The Department of Justice’s decision to support Trump drew widespread criticism, including from within the White House. Despite the fact that the White House stated in a statement that it “was not consulted by DOJ on the decision to file this brief or its contents” and that it is “not going to comment on this ongoing litigation,” its statement also emphasized that “President Biden and his team have utterly different standards from their predecessors for what qualifies as acceptable statements.”
Despite how complicated this case is, it’s not unexpected that the Justice Department is arguing in Trump’s favor.

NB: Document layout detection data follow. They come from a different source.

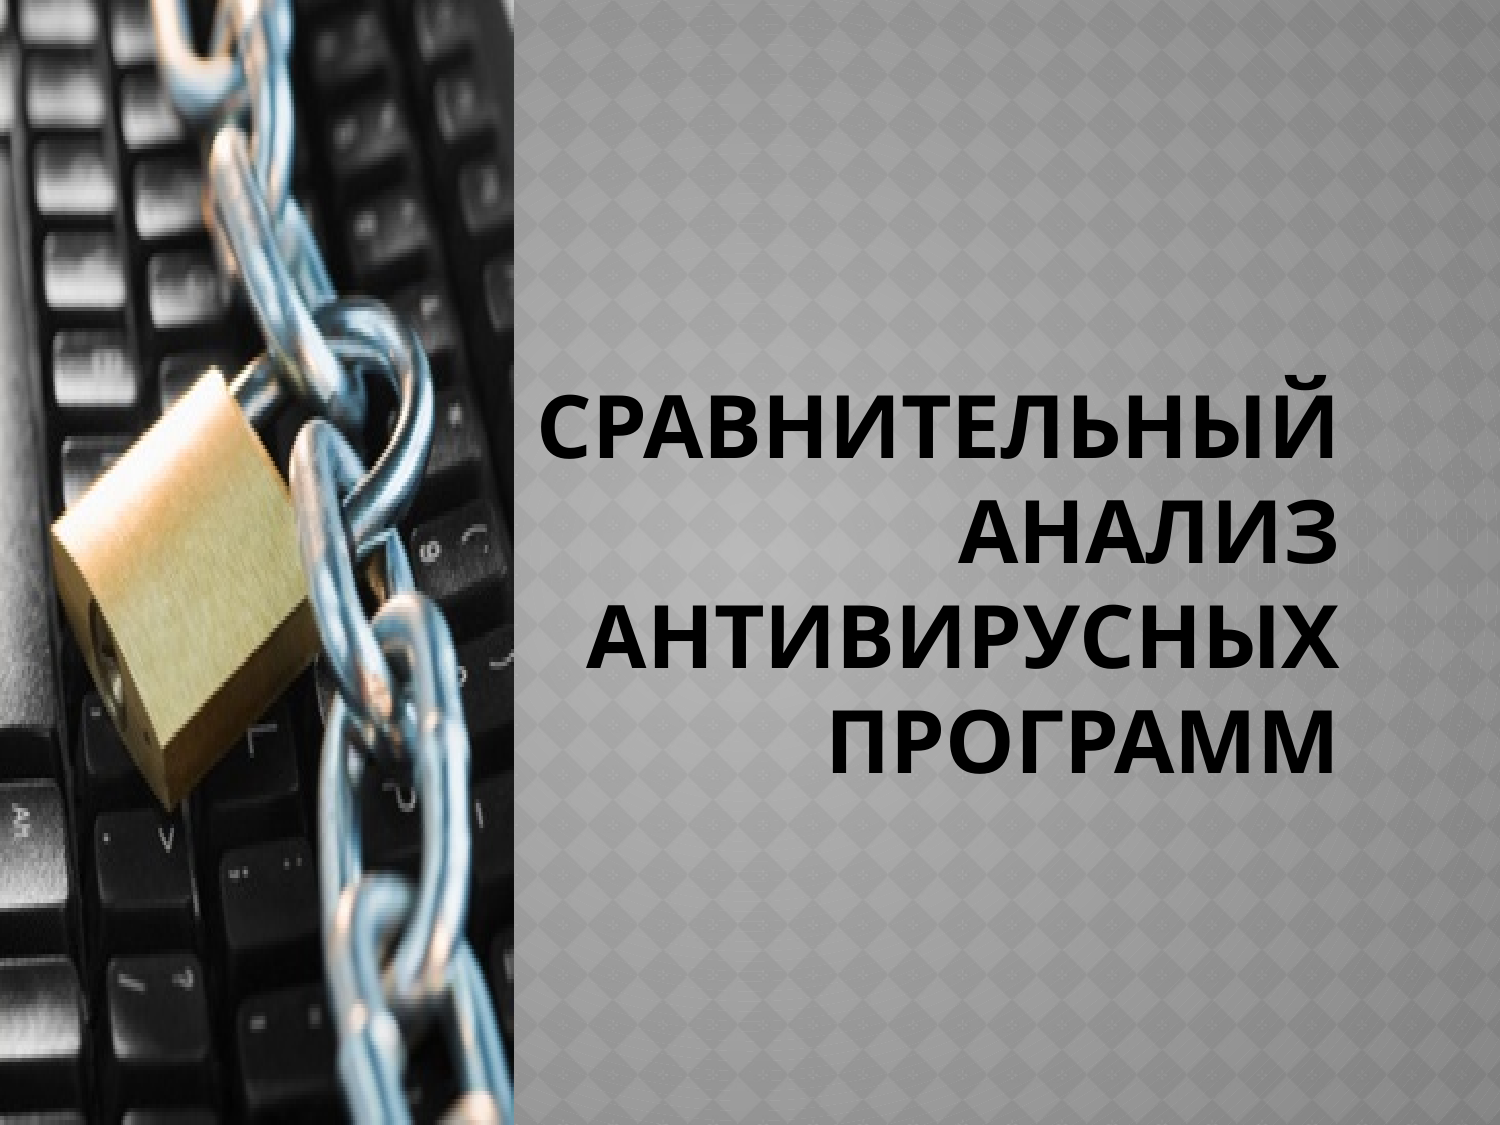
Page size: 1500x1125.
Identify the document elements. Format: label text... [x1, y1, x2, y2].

picture [0, 0, 515, 1125]
title Сравнительный анализ антивирусных программ [520, 46, 1348, 792]
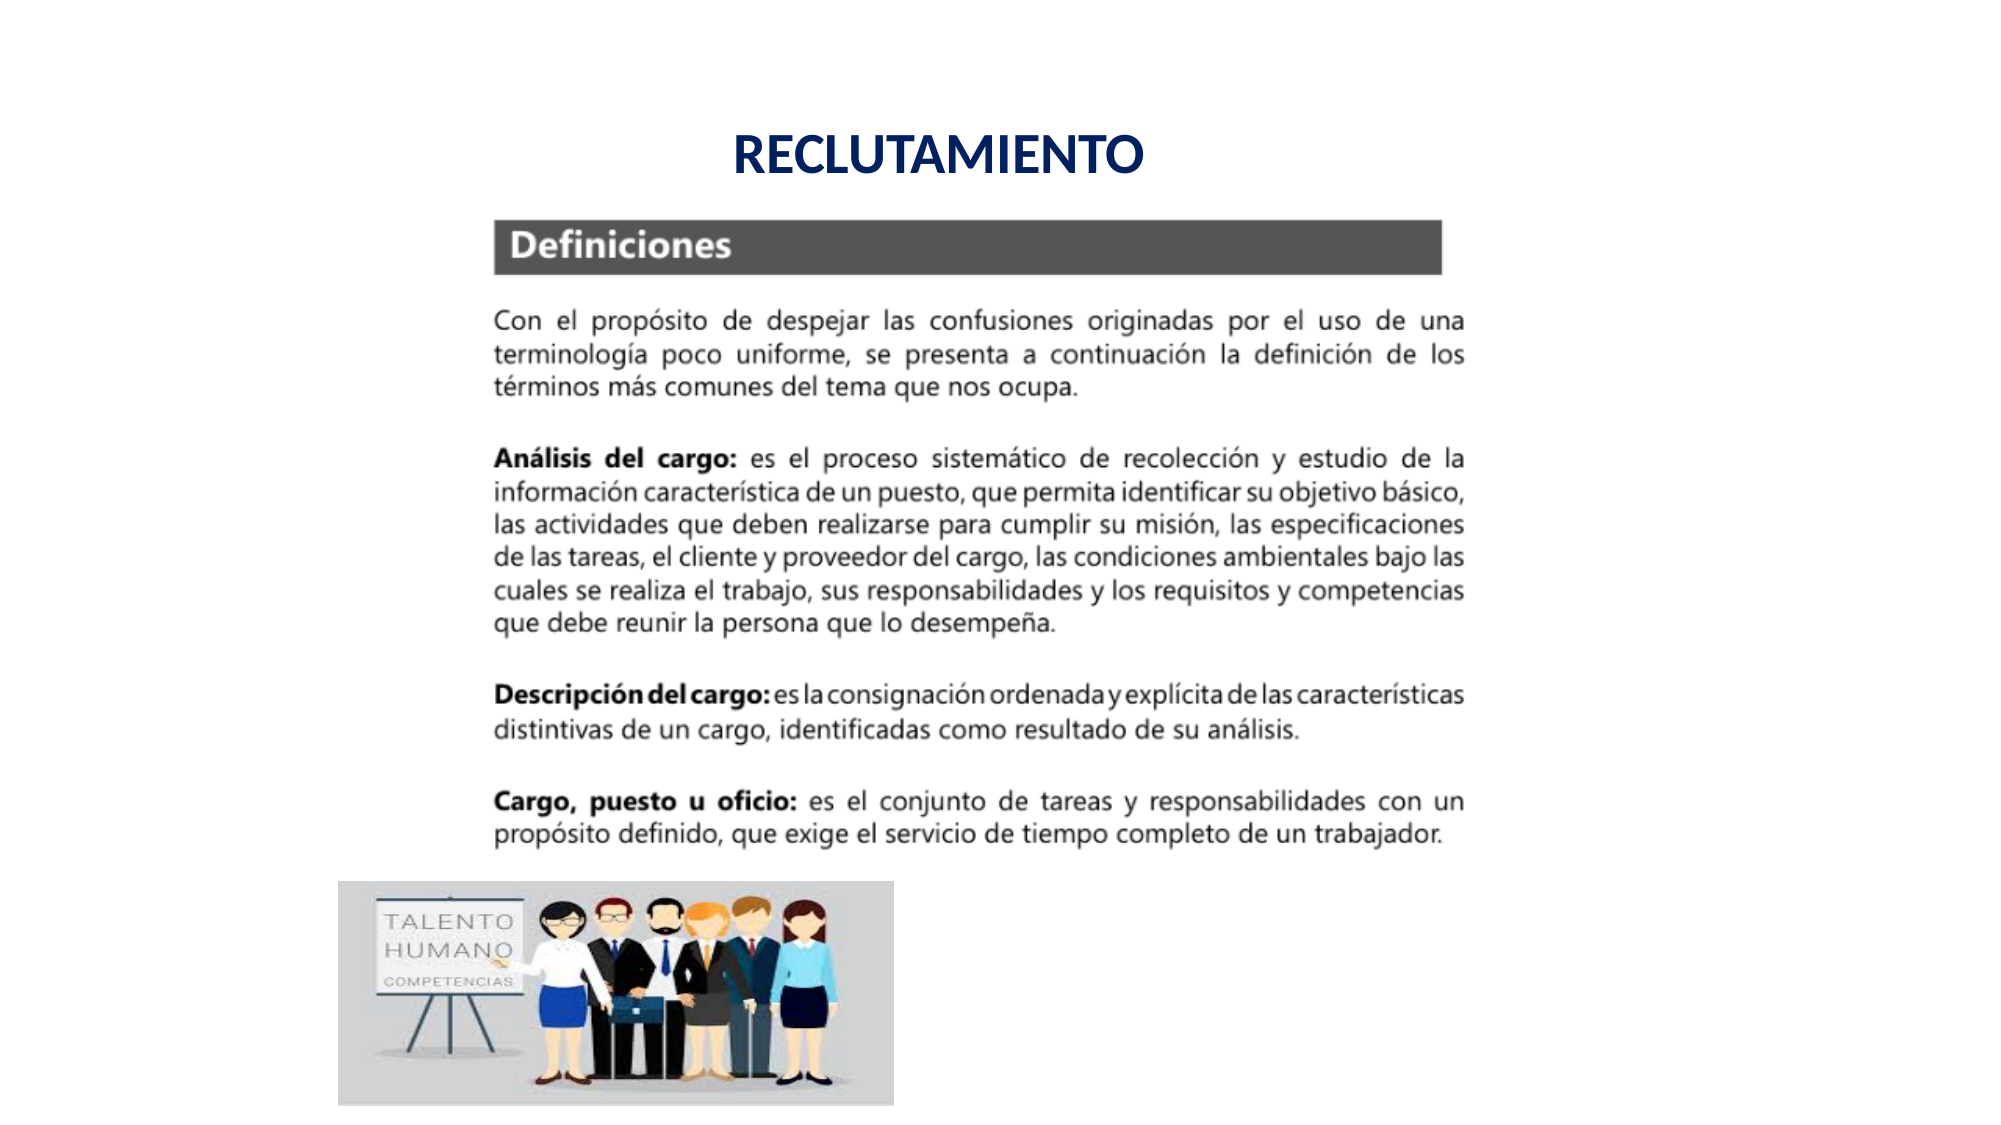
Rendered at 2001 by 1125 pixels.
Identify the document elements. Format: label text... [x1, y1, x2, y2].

picture [480, 208, 1489, 854]
text_box RECLUTAMIENTO [719, 108, 1161, 193]
picture [338, 881, 894, 1106]
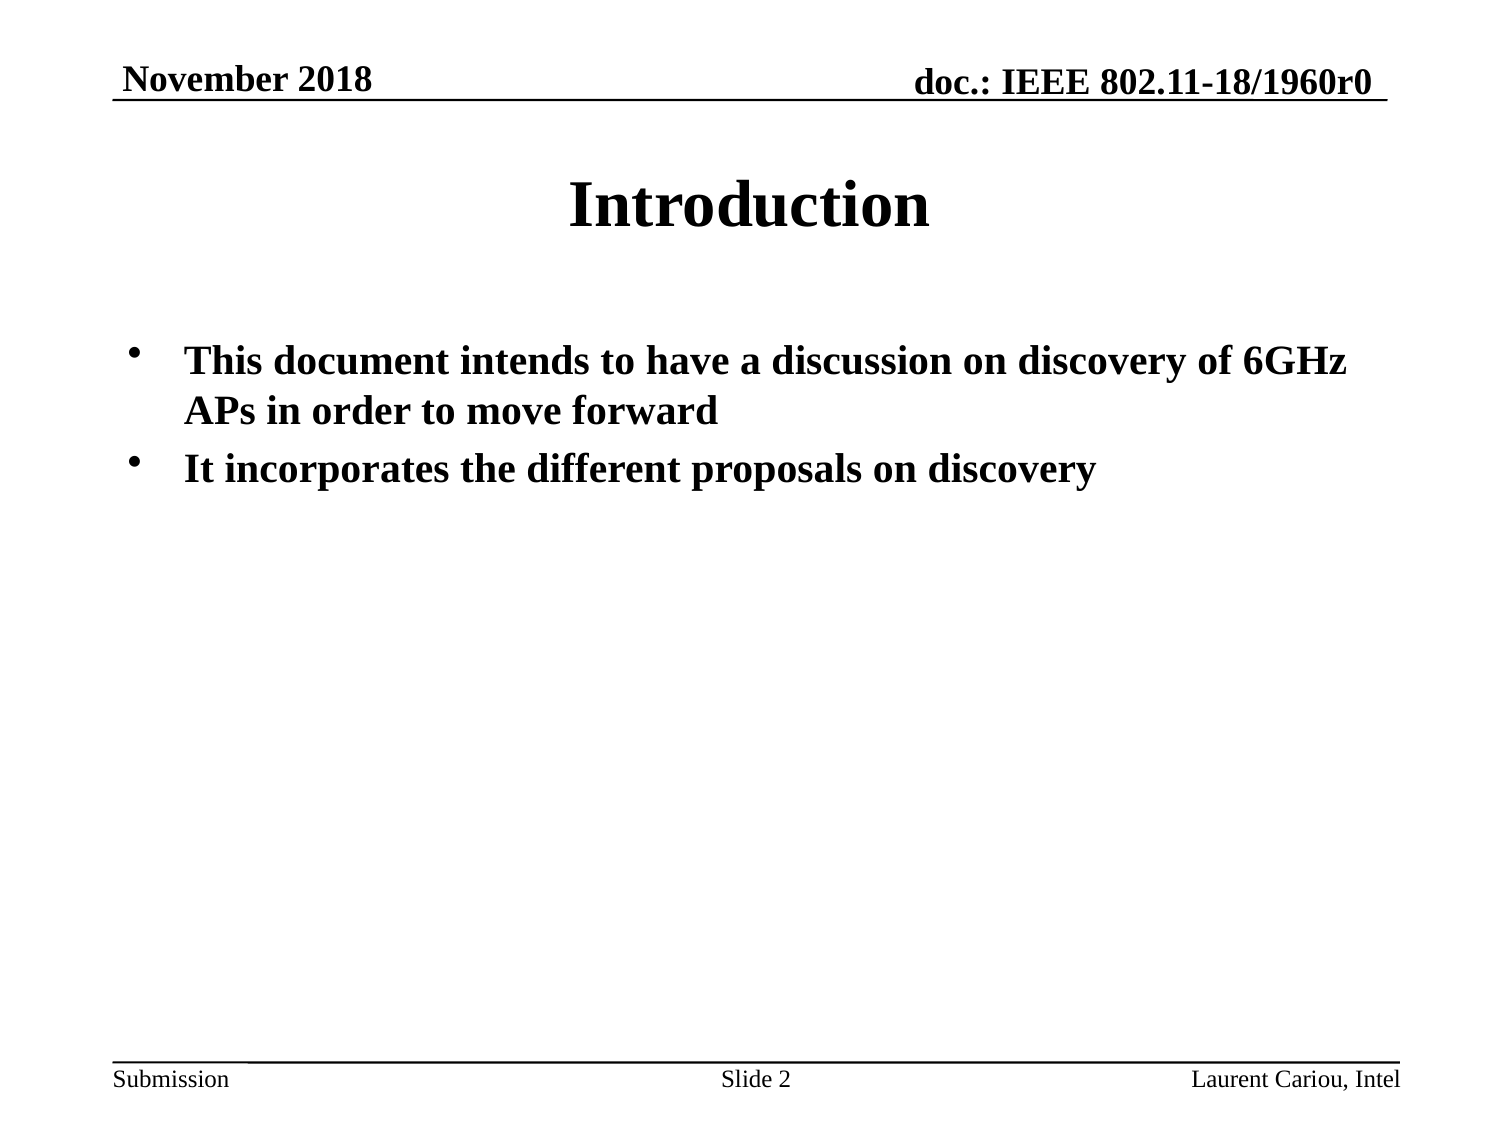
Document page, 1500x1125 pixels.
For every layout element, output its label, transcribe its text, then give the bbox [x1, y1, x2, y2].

title Introduction [112, 112, 1388, 288]
slide_number Slide 2 [720, 1061, 792, 1093]
list This document intends to have a discussion on discovery of 6GHz APs in order to move forward It incorporates the different proposals on discovery [112, 324, 1388, 1001]
footer Laurent Cariou, Intel [878, 1061, 1402, 1093]
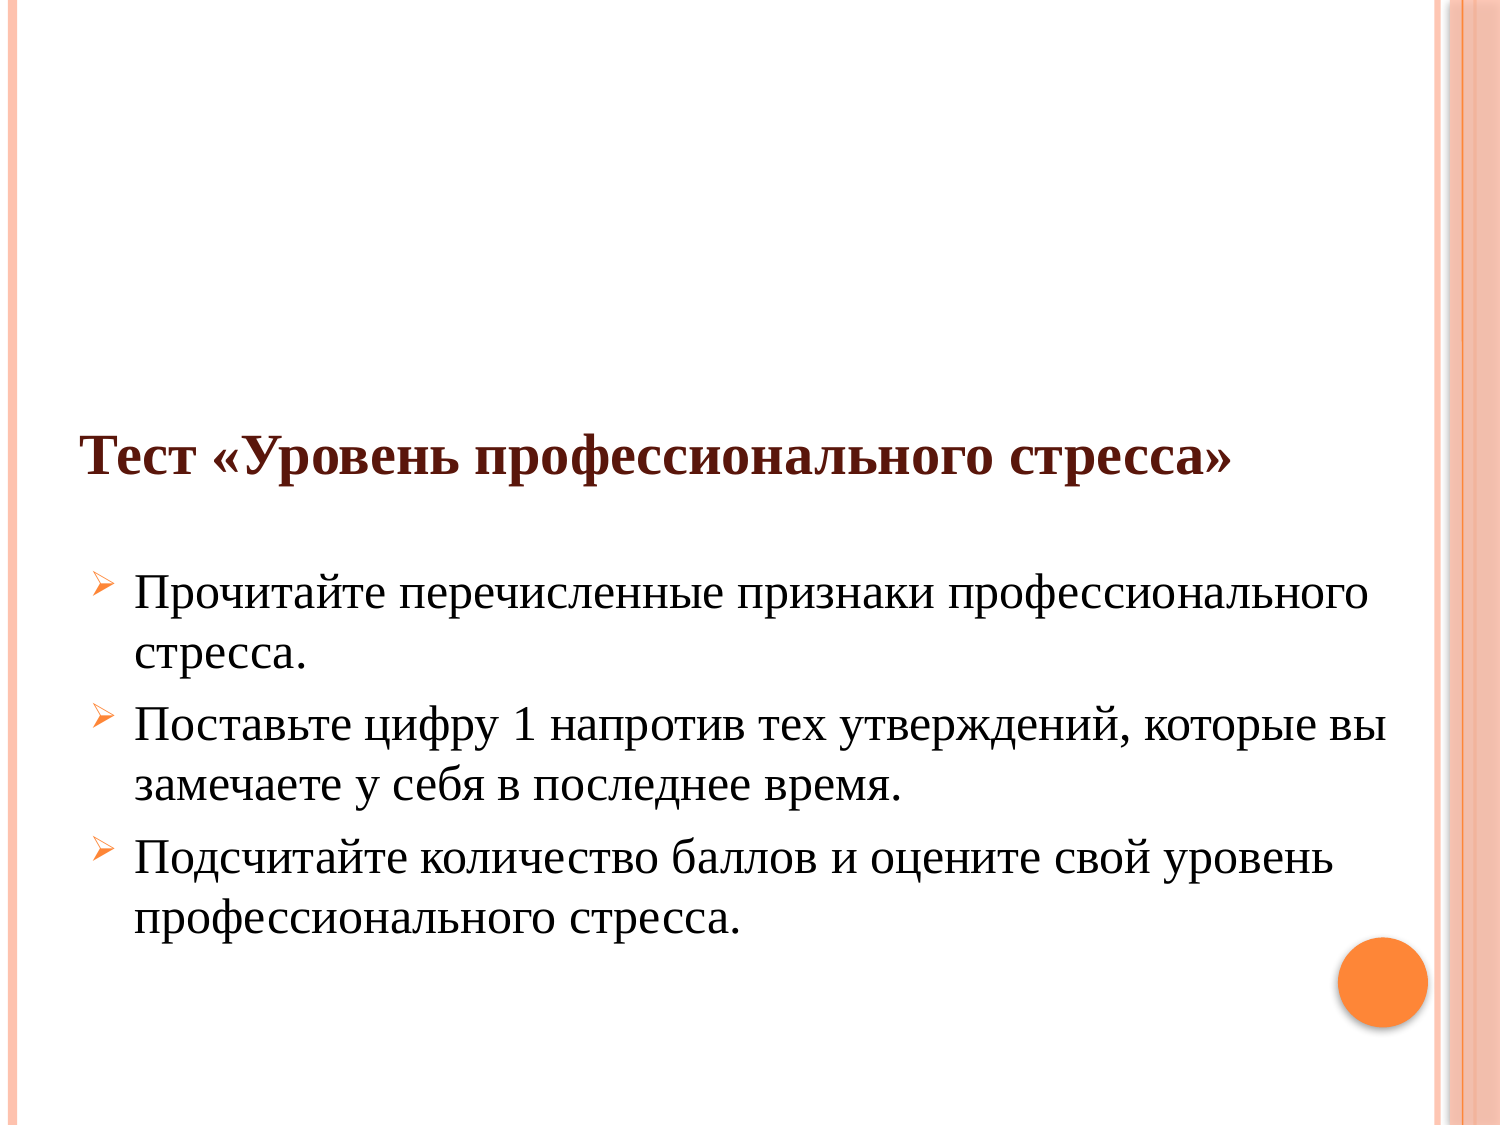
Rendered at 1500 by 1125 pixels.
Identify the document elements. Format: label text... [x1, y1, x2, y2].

text_box Тест «Уровень профессионального стресса» [64, 408, 1341, 494]
list Прочитайте перечисленные признаки профессионального стресса. Поставьте цифру 1 напротив тех утверждений, которые вы замечаете у себя в последнее время. Подсчитайте количество баллов и оцените свой уровень профессионального стресса. [75, 550, 1424, 1062]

One of the Justice Department’s key roles is to defend the president’s institutional interests, even when those interests clash with some of the department’s other responsibilities, such as defending the legality of federal laws. The Justice Department is likewise hesitant to modify its mind in a pending case, lest it conveys the impression that the DOJ’s arguments are driven more by politics than by the law.
The Carroll case raises critical questions concerning when and how a private citizen can sue the president, as well as what kind of cases are permissible. Carroll has good legal arguments on her side, but if she wins, it might damage the presidency as an institution — and it may do so in the future when future presidents are sued for conduct considerably less heinous than Trump’s.
In other words, Carroll pushed the Justice Department to choose between its institutional responsibilities and the embarrassment of being linked to Trump’s behavior. It eventually came to the conclusion that its greater obligations must take precedence.